2013年8月1日木曜日

8月は「鎮魂の月」

 今年も早いものでもう8月。8月という月は日本人にとっては特別な月だ。故郷へ帰る人,夏休みをとって心身共にリフレッシュする人,普段はできないことを休みの間にとことんやる人・・・。でも,忘れてはならないことは私たちが今生きている「根っこ」の部分について心を向けることだと思う。私たちがとにかく“今”ここに生きてあるということは,ほとんど奇蹟に近い。それはさまざまな“縁”が調和的に結び合ってはじめて“私”という個人が今ここに存在しているのであるから。
 

 両親はもちろん,祖父母・曾祖父母・・・先祖,そのうち誰か一人がいなくても“私”は今ここにいないのである。いや,親族だけでなく,これまでに出会った多くの人々のお陰で私は今生きているといっても過言ではない。命を助けてくれたお医者さん,生きる知恵と技術を授けてくれた恩師,心を受け止めてくれた友,みな「恩人」なのである。
 8月は月遅れのお盆の行事を全国的に行い,亡き人々へ想いを寄せる月でもある。戦陣に散った人々への哀悼の念を送り,再び惨禍をくり返さないことを誓う。そして今ある平和が永続することを祈る。考えてみれば,こんな国が世界のどこにあるだろうか?まさにこの世でもあの世でも平安を祈る月が日本の8月なのである。それを次代を担う子供たちにしっかりと教え伝えたい。
 
 どうか,平安な8月でありますように!日本にも世界にも,大きな災害や悲しい事件がないことを心から祈りつつ,「鎮魂の月」を心静かに過ごしたいと願う。

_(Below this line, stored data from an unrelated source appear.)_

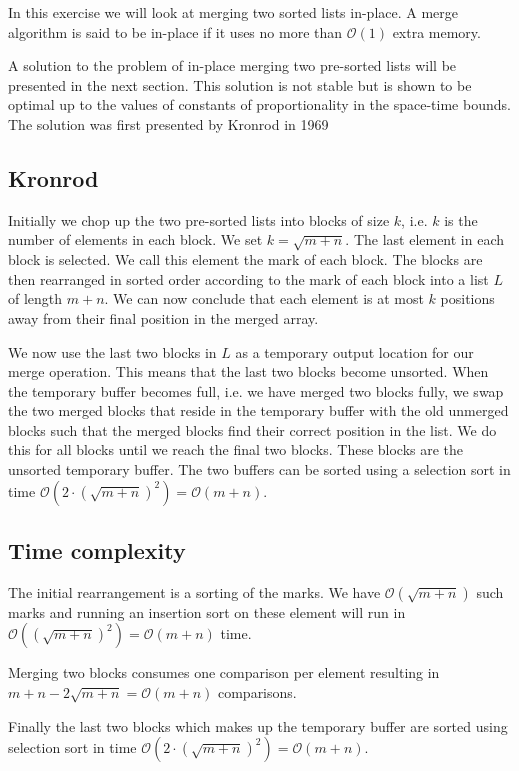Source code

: \documentclass[a4paper,oneside,article,11pt]{memoir}
\begin{document}
In this exercise we will look at merging two sorted lists in-place. A merge algorithm is said to be in-place if it uses no more than $\mathcal{O}(1)$ extra memory.

A solution to the problem of in-place merging two pre-sorted lists will be presented in the next section. This solution is not stable but is shown to be optimal up to the values of constants of proportionality in the space-time bounds. The solution was first presented by Kronrod in 1969 \cite{Kronrod}

\subsection{Kronrod}
Initially we chop up the two pre-sorted lists into blocks of size $k$, i.e. $k$ is the number of elements in each block. We set $k =\sqrt{m+n}$. The last element in each block is selected. We call this element the mark of each block. The blocks are then rearranged in sorted order according to the mark of each block into a list $L$ of length $m+n$. We can now conclude that each element is at most $k$ positions away from their final position in the merged array.

We now use the last two blocks in $L$ as a temporary output location for our merge operation. This means that the last two blocks become unsorted. When the temporary buffer becomes full, i.e. we have merged two blocks fully, we swap the two merged blocks that reside in the temporary buffer with the old unmerged blocks such that the merged blocks find their correct position in the list. We do this for all blocks until we reach the final two blocks. These blocks are the unsorted temporary buffer. The two buffers can be sorted using a selection sort in time $\mathcal{O}(2\cdot\left(\sqrt{m+n}\right)^2) = \mathcal{O}(m+n)$.

\subsection{Time complexity}
The initial rearrangement is a sorting of the marks. We have $\mathcal{O}(\sqrt{m+n})$ such marks and running an insertion sort on these element will run in $\mathcal{O}( (\sqrt{m+n})^2) = \mathcal{O}(m+n)$ time.

Merging two blocks consumes one comparison per element resulting in $m+n - 2\sqrt{m+n} = \mathcal{O}(m+n)$ comparisons.

Finally the last two blocks which makes up the temporary buffer are sorted using selection sort in time $\mathcal{O}(2\cdot\left(\sqrt{m+n}\right)^2) = \mathcal{O}(m+n)$.
\end{document}
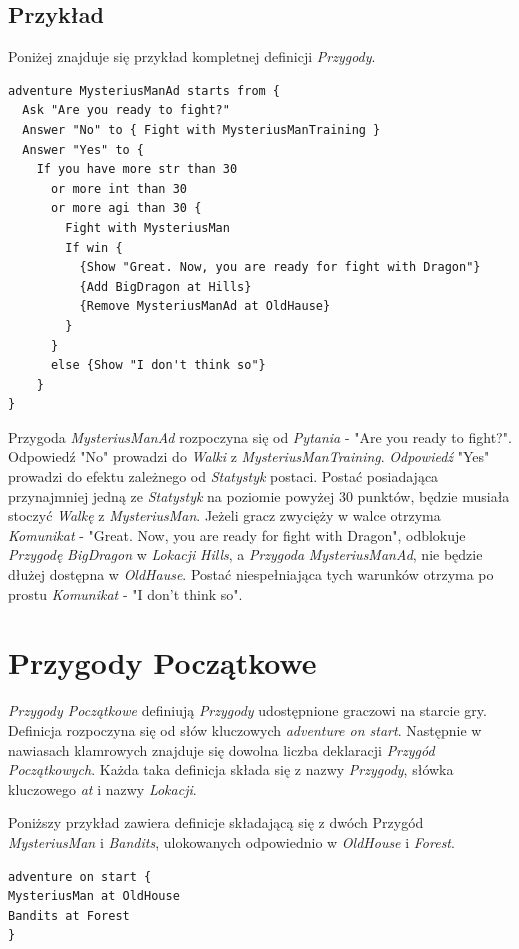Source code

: \documentclass[openright]{xmgr}
\begin{document}
\subsection*{Przykład}
Poniżej znajduje się przykład kompletnej definicji \textit{Przygody}.
\begin{verbatim}
adventure MysteriusManAd starts from {
  Ask "Are you ready to fight?"
  Answer "No" to { Fight with MysteriusManTraining }
  Answer "Yes" to {
    If you have more str than 30 
      or more int than 30 
      or more agi than 30 {
        Fight with MysteriusMan
        If win {
          {Show "Great. Now, you are ready for fight with Dragon"}
          {Add BigDragon at Hills}
          {Remove MysteriusManAd at OldHause}
        }
      }
      else {Show "I don't think so"}
    }
}
\end{verbatim}
Przygoda \textit{MysteriusManAd} rozpoczyna się od \textit{Pytania} - "Are you ready to fight?". Odpowiedź "No" prowadzi do \textit{Walki} z \textit{MysteriusManTraining}.
\textit{Odpowiedź} "Yes" prowadzi do efektu zależnego od \textit{Statystyk} postaci. Postać posiadająca przynajmniej jedną ze \textit{Statystyk} na poziomie powyżej 30 punktów, będzie musiała stoczyć \textit{Walkę} z \textit{MysteriusMan}. Jeżeli gracz zwycięży w walce otrzyma \textit{Komunikat} - "Great. Now, you are ready for fight with Dragon", odblokuje \textit{Przygodę} \textit{BigDragon} w \textit{Lokacji} \textit{Hills}, a \textit{Przygoda} \textit{MysteriusManAd}, nie będzie dłużej dostępna w \textit{OldHause}. Postać niespełniająca tych warunków otrzyma po prostu \textit{Komunikat} - "I don't think so". 

\section{Przygody Początkowe} 
\textit{Przygody Początkowe} definiują \textit{Przygody} udostępnione graczowi na starcie gry. Definicja rozpoczyna się od słów kluczowych \textit{adventure on start}. Następnie w nawiasach klamrowych znajduje się dowolna liczba deklaracji \textit{Przygód Początkowych}.
Każda taka definicja składa się z nazwy \textit{Przygody}, słówka kluczowego \textit{at} i nazwy \textit{Lokacji}.

Poniższy przykład zawiera definicje składającą się z dwóch Przygód \textit{MysteriusMan} i \textit{Bandits}, ulokowanych odpowiednio w \textit{OldHouse} i \textit{Forest}.

\begin{verbatim}
adventure on start {
MysteriusMan at OldHouse
Bandits at Forest
}
\end{verbatim}
\end{document}
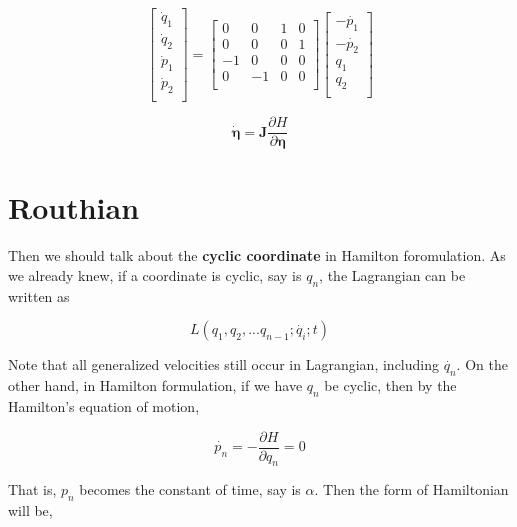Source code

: \documentclass[12pt]{article}
\begin{document}
\begin{center}
    \[ \begin{bmatrix}
        \dot{q}_1\\
        \dot{q}_2\\
        \dot{p}_1\\
        \dot{p}_2\\
    \end{bmatrix} = \begin{bmatrix}
        0 & 0 & 1 & 0\\
        0 & 0 & 0 & 1\\
        -1 & 0 & 0 & 0\\
        0 & -1 & 0 & 0\\
    \end{bmatrix} \begin{bmatrix}
        -\dot{p_1}\\
        -\dot{p_2}\\
        q_1\\
        q_2\\
    \end{bmatrix} \]
\end{center}

\begin{center}
    \[ \dot{\pmb{\eta}} = \pmb{J}\frac{\partial H}{\partial \pmb{\eta}} \]
\end{center}

\section{Routhian}

Then we should talk about the \textbf{cyclic coordinate} in Hamilton foromulation. As we already knew, if a coordinate is cyclic, say is $q_n$, the Lagrangian can be written as 

\begin{center}
    \[ L(q_1, q_2, ... q_{n-1}; \dot{q_i}; t) \]
\end{center}

Note that all generalized velocities still occur in Lagrangian, including $\dot{q_n}$. On the other hand, in Hamilton formulation, if we have $q_n$ be cyclic, then by the Hamilton's equation of motion,

\begin{center}
    \[ \dot{p_n} = - \frac{\partial H}{\partial q_n}  = 0 \]
\end{center}

That is, $p_n$ becomes the constant of time, say is $\alpha$. Then the form of Hamiltonian will be,
\end{document}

 ところで,私がどうしても“耳障りだ”と思う「名言(迷言?)」がある。
一人はみんなのために,みんなは一人のために』=『One for all. All for one.』
がそれである。ちょっと聞こえのよい言葉のように錯覚して安易につかう人が多いので,読者のみなさんもどこかで聞いたことがあるかも知れない。この言葉にメロディーをつけた愛唱歌を小中学校時代に“歌わされた”人もあるだろう。だが,この言葉には大きな“落とし穴”があることにお気づきにならないだろうか?それは,『自由,平等』という言葉に大きな矛盾が含まれていることと酷似している。そう,つまり「決して両立できない2つの相反する価値観を同時に押しつけている」のである。そして大抵の場合,人はそのどちらか自分に都合のよい方を取り上げて,自分の行為を正当化しようとするものだ。ある人は危険な全体主義に利用しようとするし,ある人は「勝手気儘の言い訳」として持ち出すこともあるだろう。
 このように,2つの相反する言葉を並べた“名言”には,そのどちらかに人を偏向させるという落とし穴があることを肝に銘じておかなければならないと私は考えているが,いかがなものだろうか?
 もしこの「一人はみんなの・・・」という“迷言”を修正するとしたら,私は,
『We are all one.』『すべての命は,みな一体
と言った方が適切であると思うのだが・・・。